One chapter of the book, captioned “Free Trade, Fair Trade, and South-South Trade,” in which SVG and the AIA were discussed, was authored by Professor Gavin Fridell, associate professor and Canada research chair in International Development Studies, at Saint Mary’s University, Halifax, Nova Scotia, Canada.

In this chapter, Professor Fridell highlighted a “Critical Issues Box” on page 297 of the book, under the rubric “South-South Cooperation in St Vincent and the Grenadines.” This “Box” reads as follows:

“The ‘rise of the South’ has brought with it a renewed interest in ‘a proactive developmental state’ not just among the largest southern economies, but also among smaller more vulnerable ones (UNDP, 2013:4). One unique example of this has been St Vincent and the Grenadines, where the government of Prime Minister Ralph Gonsalves, in office since 2001, has boosted public spending on social programs (e.g. education and health care) and physical infrastructure (e.g., roads and low-income housing) to combat the negative impacts of the global economic recession and the decline of traditional industries, in particular bananas, which had thrived on the basis of a preferential agreement with the EU until it as quashed by the WTO in the 2000s.

“In the wake of declining preferential supports from northern governments, SVG has found increasing assistance from southern partners, including through membership in ALBA. Most notably, since 2008, Venezuela and Cuba have provided SVG with millions of dollars of assistance and soft loans to construct a new international airport design to promote fresh opportunities for trade, tourism, and services. An estimated $112 million of this assistance — over 40% of the cost of the airport — comes mostly in the form of “in-kind” support, including the engineering services, heavy machinery, wind stations, and an on-site laboratory. Additional support has come from other, non-ALBA, countries, including grants and loans from Taiwan, Trinidad and Tobago, Iran, and Libya, and a free Airport Master Plan approved by Mexico (Fridell, 2013; Gonsalves, 2012).
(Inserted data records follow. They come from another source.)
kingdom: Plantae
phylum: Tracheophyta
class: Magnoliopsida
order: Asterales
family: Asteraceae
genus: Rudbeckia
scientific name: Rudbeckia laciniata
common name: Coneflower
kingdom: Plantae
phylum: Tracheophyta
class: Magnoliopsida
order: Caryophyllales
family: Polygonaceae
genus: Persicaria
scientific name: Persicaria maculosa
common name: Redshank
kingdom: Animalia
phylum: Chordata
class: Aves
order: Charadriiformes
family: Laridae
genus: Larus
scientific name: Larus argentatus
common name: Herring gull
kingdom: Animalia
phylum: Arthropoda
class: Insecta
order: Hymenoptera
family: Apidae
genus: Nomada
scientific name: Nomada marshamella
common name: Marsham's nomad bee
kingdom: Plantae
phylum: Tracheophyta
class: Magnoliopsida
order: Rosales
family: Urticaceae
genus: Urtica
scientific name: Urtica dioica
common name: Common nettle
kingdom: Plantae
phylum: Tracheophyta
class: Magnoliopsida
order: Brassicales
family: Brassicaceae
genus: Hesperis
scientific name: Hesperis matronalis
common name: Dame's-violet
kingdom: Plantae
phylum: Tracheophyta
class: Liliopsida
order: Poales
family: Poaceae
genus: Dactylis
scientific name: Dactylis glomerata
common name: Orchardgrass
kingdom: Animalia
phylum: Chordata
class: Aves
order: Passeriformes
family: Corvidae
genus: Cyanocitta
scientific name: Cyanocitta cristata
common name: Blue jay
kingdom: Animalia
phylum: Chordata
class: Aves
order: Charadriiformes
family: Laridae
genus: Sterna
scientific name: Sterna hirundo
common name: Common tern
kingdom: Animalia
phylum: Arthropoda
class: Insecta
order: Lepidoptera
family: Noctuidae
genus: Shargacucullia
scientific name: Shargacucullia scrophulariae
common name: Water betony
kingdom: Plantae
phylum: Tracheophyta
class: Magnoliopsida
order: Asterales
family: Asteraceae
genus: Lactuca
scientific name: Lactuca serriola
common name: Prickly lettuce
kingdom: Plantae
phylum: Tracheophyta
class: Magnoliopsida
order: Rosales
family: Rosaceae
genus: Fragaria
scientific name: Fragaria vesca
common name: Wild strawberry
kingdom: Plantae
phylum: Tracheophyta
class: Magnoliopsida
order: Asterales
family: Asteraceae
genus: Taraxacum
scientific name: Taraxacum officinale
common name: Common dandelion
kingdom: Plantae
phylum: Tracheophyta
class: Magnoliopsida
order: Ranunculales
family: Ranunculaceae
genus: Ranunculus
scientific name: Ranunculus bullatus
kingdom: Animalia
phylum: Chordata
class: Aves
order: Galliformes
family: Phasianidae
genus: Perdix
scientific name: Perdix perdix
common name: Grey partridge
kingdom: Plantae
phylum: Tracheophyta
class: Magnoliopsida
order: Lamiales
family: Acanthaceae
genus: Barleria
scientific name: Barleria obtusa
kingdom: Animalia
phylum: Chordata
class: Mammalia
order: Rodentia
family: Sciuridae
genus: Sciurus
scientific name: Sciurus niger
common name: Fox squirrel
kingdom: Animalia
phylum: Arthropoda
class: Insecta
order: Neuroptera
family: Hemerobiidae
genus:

“The airport is due for completion by the end of 2016. While projects such as this may not be able to overcome the vulnerability experienced by small island states in a highly uneven global economy, they do point to new and original forms of South-South cooperation that challenge the northern-based consensus around free-trade, while supporting governments developing southern-based alternatives to it.”

In a letter to Prime Minister Ralph E Gonsalves, dated February 13, 2017, Professor Fridell congratulated the Prime Minister and all Vincentians on the “wonderful achievement” of the Argyle International Airport.